Example rule for whale alert:

{
  "name": "Large ETH Transfer",
  "chains": ["ethereum"],
  "event_signatures": ["0xddf252ad..."],
  "conditions": [
    { "field": "value_usd", "operator": "gt", "value": 1000000 },
    { "field": "token_symbol", "operator": "eq", "value": "ETH" }
  ],
  "condition_logic": "AND",
  "channels": ["telegram_main", "webhook_trading_desk"],
  "cooldown_seconds": 60
}

Deduplication

With multiple nodes or on catch-up one event can arrive multiple times. Deduplication by (transaction_hash, log_index) in Redis:

async function processEvent(event: DecodedEvent): Promise<boolean> {
  const key = `processed:${event.txHash}:${event.logIndex}`;
  const isNew = await redis.set(key, '1', 'EX', 86400, 'NX');
  // NX = only if doesn't exist, EX = TTL 24 hours
  return isNew !== null;
}

Delivery channels

Telegram — most popular for crypto alerts. Telegram Bot API, formatting through MarkdownV2:

async function sendTelegramAlert(
  botToken: string,
  chatId: string,
  event: EnrichedEvent,
) {
  const text = formatAlertMessage(event);
  await fetch(`https://api.telegram.org/bot${botToken}/sendMessage`, {
    method: 'POST',
    body: JSON.stringify({
      chat_id: chatId,
      text,
      parse_mode: 'MarkdownV2',
      disable_web_page_preview: true,
    }),
  });
}

Important: Telegram has rate limit — 30 messages/sec per bot, 1 message/sec per chat. At high-frequency events need batching or aggregation.

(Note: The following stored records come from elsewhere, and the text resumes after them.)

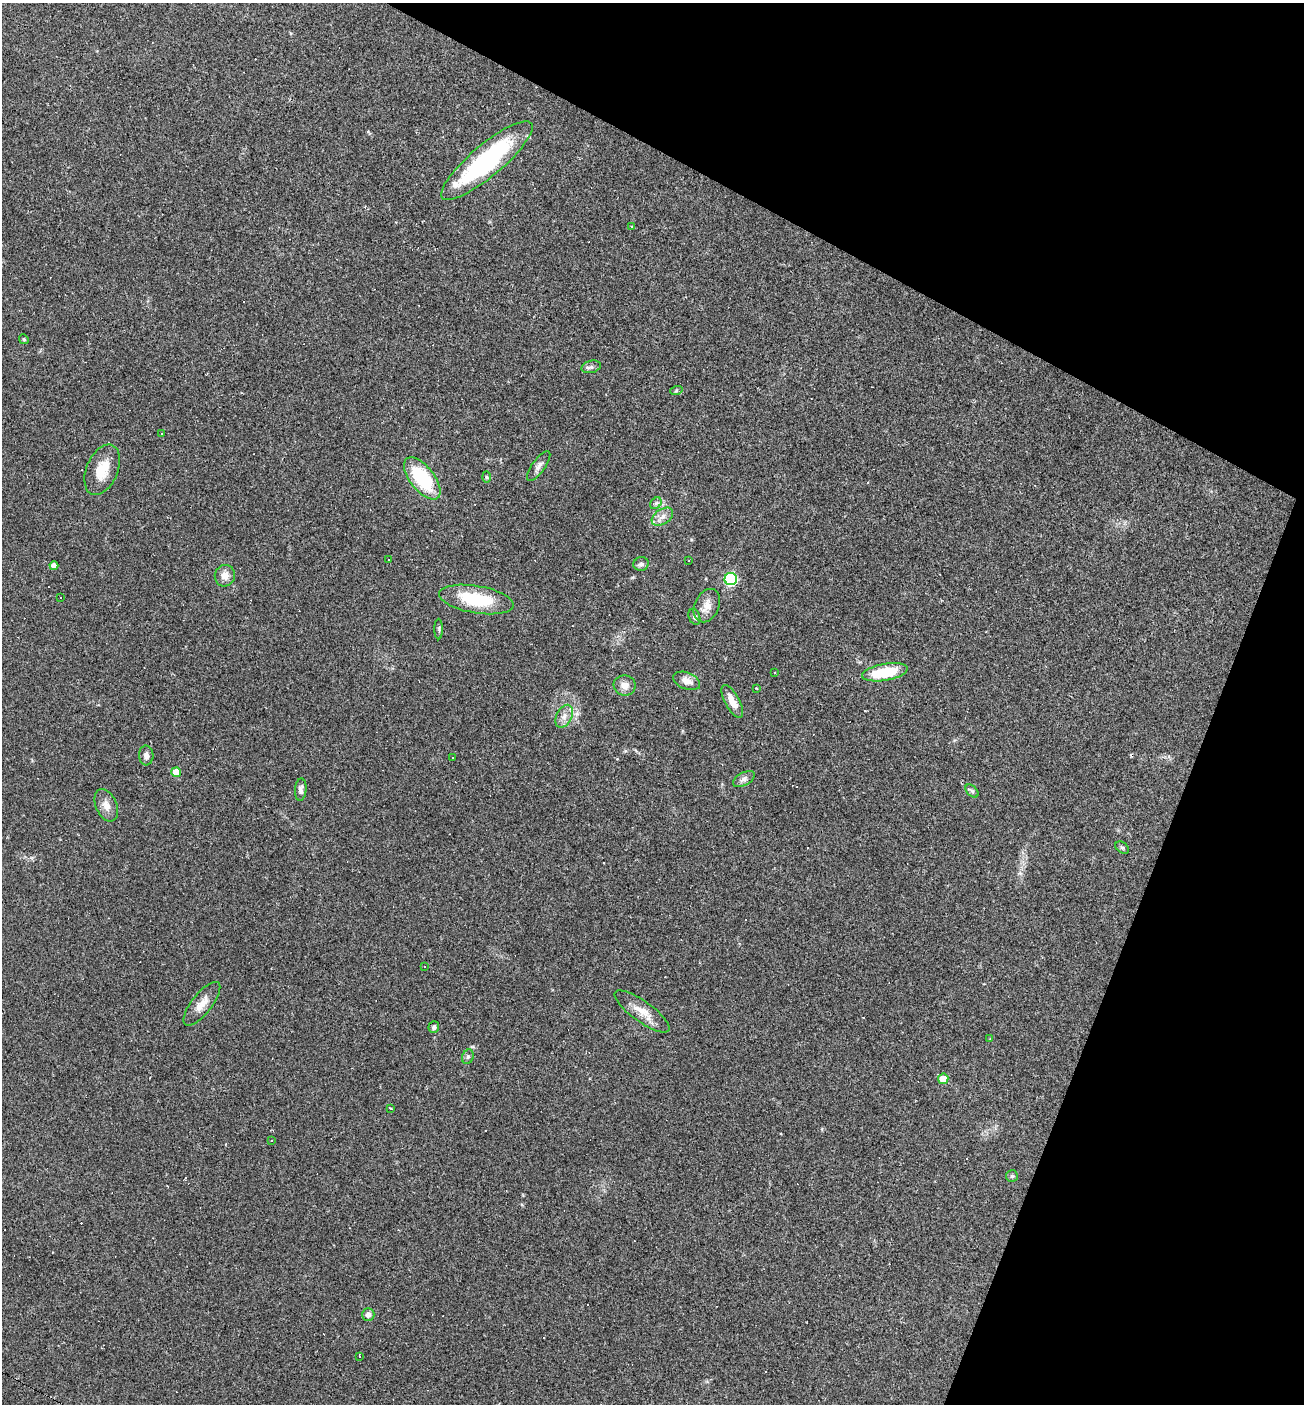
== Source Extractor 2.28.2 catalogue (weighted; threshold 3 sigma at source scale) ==
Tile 8 of 4 x 4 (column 4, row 2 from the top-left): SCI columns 4045-5346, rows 2804-4205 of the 5617 x 5606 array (HDU 1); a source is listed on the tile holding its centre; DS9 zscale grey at full resolution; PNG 1306 x 1406 px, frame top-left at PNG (2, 3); each listed source drawn as its Kron ellipse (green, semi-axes under 4 px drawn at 4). Shown black and unused: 22% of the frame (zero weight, under 2 of 3 exposures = <1% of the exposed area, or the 3 px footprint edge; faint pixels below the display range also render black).
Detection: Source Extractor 2.28.2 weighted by HDU 2 'WHT'; one run over the whole footprint, this tile lists its part. Background 0.0642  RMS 0.0053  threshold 0.0239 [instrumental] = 3 sigma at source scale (4.5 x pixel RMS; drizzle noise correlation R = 1.50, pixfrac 1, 0.05/0.05 arcsec/px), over >= 5 px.
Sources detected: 79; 28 cosmic-ray / hot-pixel residue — neither listed nor drawn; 1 inside a brighter listed object's ellipse — not listed separately; the other 50 listed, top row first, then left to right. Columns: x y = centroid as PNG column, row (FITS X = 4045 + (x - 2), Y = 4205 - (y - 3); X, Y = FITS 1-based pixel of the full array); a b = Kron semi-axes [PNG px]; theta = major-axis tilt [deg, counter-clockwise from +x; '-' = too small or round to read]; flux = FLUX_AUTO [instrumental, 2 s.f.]
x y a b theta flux
487 161 58 16 40 72
632 227 2 2 - 0.43
24 339 5 4 - 0.64
591 367 10 6 14 1.7
676 391 6 4 19 0.75
161 434 3 3 - 2.2
539 466 18 6 54 2.6
102 470 27 15 67 12
486 477 6 4 -88 0.6
422 478 25 12 -52 32
656 503 6 5 - 1.1
662 517 12 7 34 3.1
389 559 3 3 - 1.7
689 560 2 2 - 0.38
641 564 7 7 - 1.7
54 566 4 4 - 3.1
225 576 11 10 - 4.4
731 579 6 6 - 58
61 597 3 3 - 1.2
476 599 38 13 -9 25
707 606 17 12 65 5.2
694 617 8 5 -69 1.4
439 629 10 4 -89 0.95
775 672 3 2 - 0.6
885 672 23 8 10 23
687 681 14 8 -21 3.8
625 685 11 10 - 3.9
756 688 3 2 - 0.43
732 701 18 7 -62 6.3
564 716 12 8 63 3.3
146 755 10 7 -87 2.1
452 757 2 2 - 0.35
176 772 5 5 - 9.5
744 779 12 6 28 2
301 790 11 6 86 2.1
972 791 8 5 -44 1
106 805 17 10 -66 4.5
1122 848 7 5 -37 0.99
424 967 3 3 - 0.95
202 1004 27 10 52 6.1
642 1011 33 10 -36 8.1
434 1027 6 5 - 1.2
990 1039 3 2 - 0.27
468 1057 7 5 69 1.1
943 1079 5 5 - 9.3
390 1108 3 2 - 0.67
271 1141 3 3 - 1
1012 1176 6 6 - 1
368 1315 6 6 - 2.7
360 1356 3 2 - 0.33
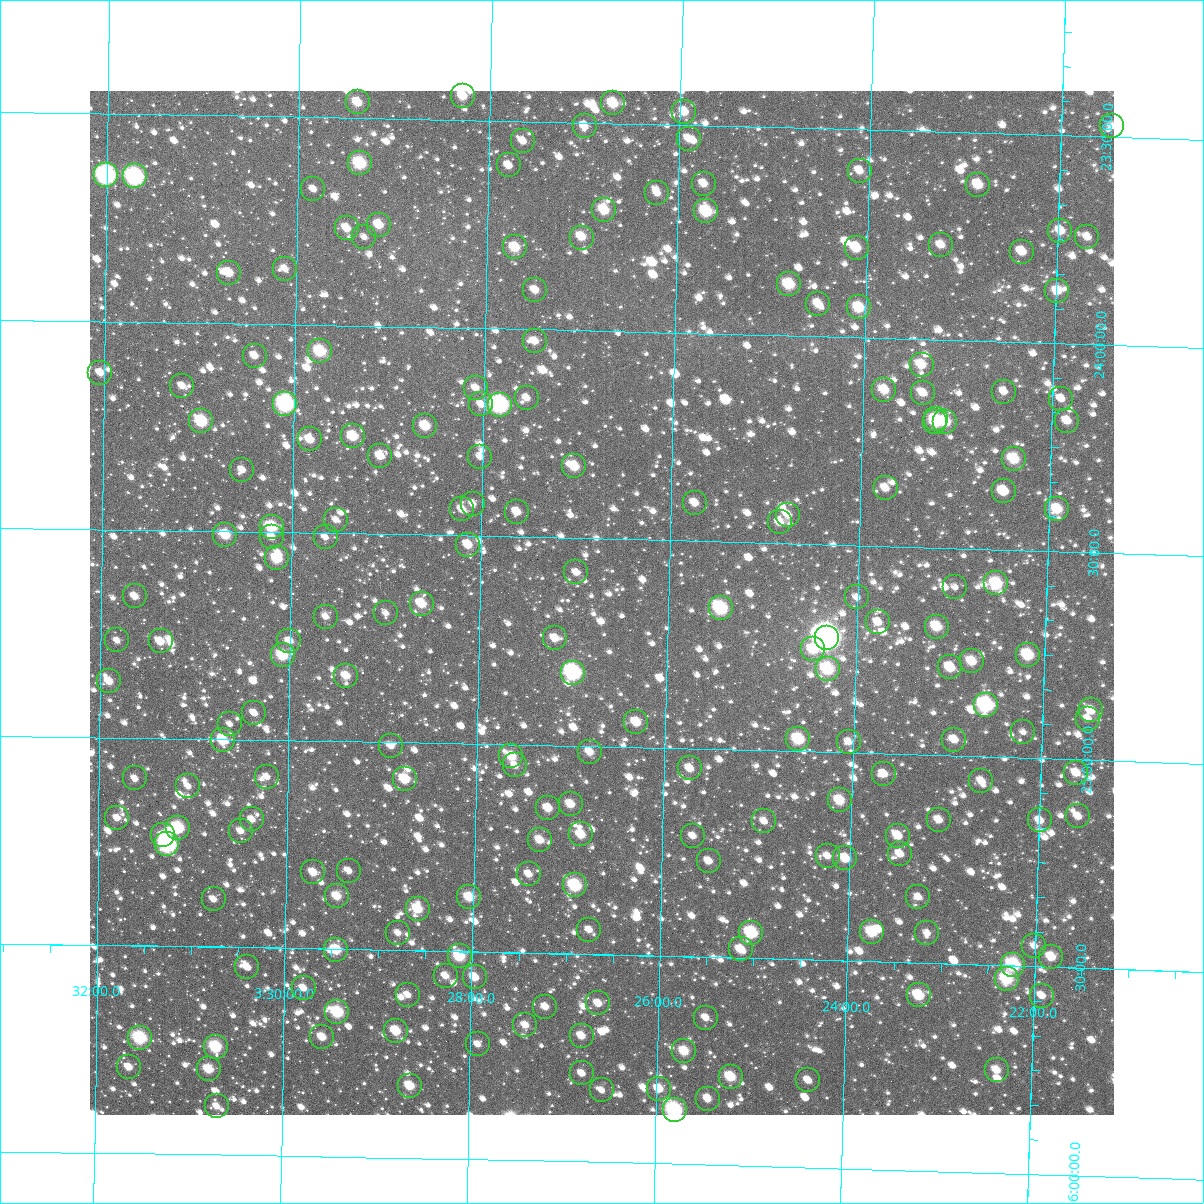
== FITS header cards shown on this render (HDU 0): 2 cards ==
NAXIS1  =                 1024
NAXIS2  =                 1024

Webhook — HTTP POST to arbitrary endpoint. Used for integration with trading bots, internal systems. Should have retry with exponential backoff.

Email — for important low-frequency events. SendGrid / AWS SES.

Discord — through webhook or Discord Bot API.

PagerDuty — for critical events requiring immediate response (e.g., fund position liquidation).

Anti-spam and aggregation

Problem: at flash crash or major event hundreds of alerts generate per minute. Solutions:

• Cooldown per rule — don't send repeat alert for same rule N seconds
• Digest mode — aggregate events over 5/60 minutes and send summary
• Threshold batching — "47 liquidations on Aave last 10 minutes, total $2.3M"

System monitoring

Alert system should monitor itself:

• Block lag — lag behind head chain. Alert if > 10 blocks
• Processing queue depth — queue growth = bottleneck
• Delivery failures — failed send attempts per channel
• Rule match rate — abnormal growth = possibly rule too broad

# Prometheus metrics
alert_system_block_lag_gauge
alert_system_queue_depth_gauge
alert_system_delivery_total{channel, status}
alert_system_rule_matches_total{rule_id}

Stack and timeline

Basic system (5-10 event types, Telegram + webhook, single network): 2-3 weeks. Multi-chain, complex composite rules, custom rule management UI — 4-6 weeks.